The majority of the computational effort of BCP is spent solving LPs and hence a major emphasis in the development was to make this process as efficient as possible. Besides using a good LP engine, the primary way in which this is done is by controlling the size of each relaxation, both in terms of number of active variables and number of active constraints.
The number of constraints is controlled through use of a local pool and through purging of ineffective constraints. When a cut is generated by the cut generator, it is first sent to the local cut pool. In each iteration, up to a specified number of the strongest cuts (measured by degree of violation) from the local pool are added to the problem. Cuts that are not strong enough to be added to the relaxation are eventually purged from the list. In addition, cuts are purged from the LP itself when they have been deemed ineffective for more than a specified number of iterations, where ineffective is defined as either (1) the corresponding slack variable is positive, (2) the corresponding slack variable is basic, or (3) the dual value corresponding to the row is zero (or very small). Cuts that have remained effective in the LP for a specified number of iterations are sent to the global pool where they can be used in later search nodes. Cuts that have been purged from the LP can be made active again if they later become violated.
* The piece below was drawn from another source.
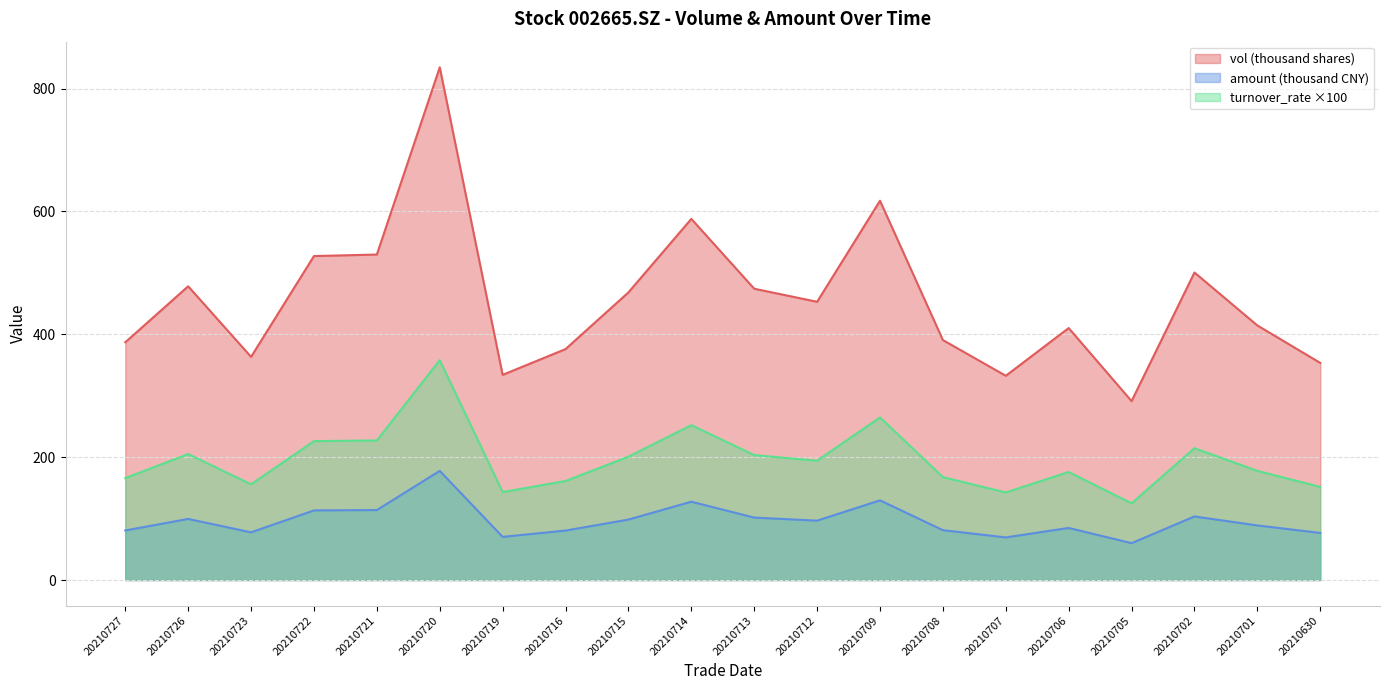

At which label does turnover_rate reach its peak?

20210720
The number of variables (columns) in the relaxation is controlled through reduced cost fixing and dynamic column generation. Periodically, each active variable is priced to see if it can be fixed by reduced cost. That is, the LP reduced cost is examined in an effort to determine whether fixing that variable at one of its bounds would remove improving solutions; if not, the variable is fixed and removed from consideration. If the matrix is full at the time of the fixing, meaning that all unfixed variables are active, then the fixing is permanent for that subtree. Otherwise, it is temporary and only remains in force until the next time that columns are dynamically generated.
Because SYMPHONY was originally designed for combinatorial problems with relatively small numbers of variables, techniques for performing dynamic column generation are somewhat unrefined. Currently, variables are priced out sequentially by index, which can be costly. To improve the process of pricing variables, we plan to increase the symmetry between our methods for handling variables and those for handling cuts. This includes (1) allowing user-defined, abstract representations for variables, (2) allowing the use of ``variable generators'' analogous to cut generators, (3) implementing both global and local pools for variables, (4) implementing heuristics that help determine the order in which the indexed variables should be priced, and (5) allowing for methods of simultaneously pricing out large groups of variables. Much of this is already implemented in COIN/BCP.
Because pricing is computationally burdensome, it currently takes place only either (1) before branching (optional), or (2) when a node is about to be pruned (depending on the phase--see the description of the two-phase algorithm in Sect. 22.214.171.124). To use dynamic column generation, the user must supply a subroutine which generates the column corresponding to a particular user index, given the list of active constraints in the current relaxation. When column generation occurs, each column not currently active that has not been previously fixed by reduced cost is either priced out immediately, or becomes active in the current relaxation. Only a specified number of columns may enter the problem at a time, so when that limit is reached, column generation ceases. For further discussion of column generation, see Sect. 126.96.36.199, where the two-phase algorithm is described.
Since the matrix is stored in compressed form, considerable computation may be needed to add and remove rows and columns. Hence, rows and columns are only physically removed from the problem when there are sufficiently many to make it ``worthwhile.'' Otherwise, deleted rows and columns remain in the matrix but are simply ignored by the computation. Note that because ineffective rows left in the matrix increase the size of the basis unnecessarily, it is usually advisable to adopt an aggressive strategy for row removal.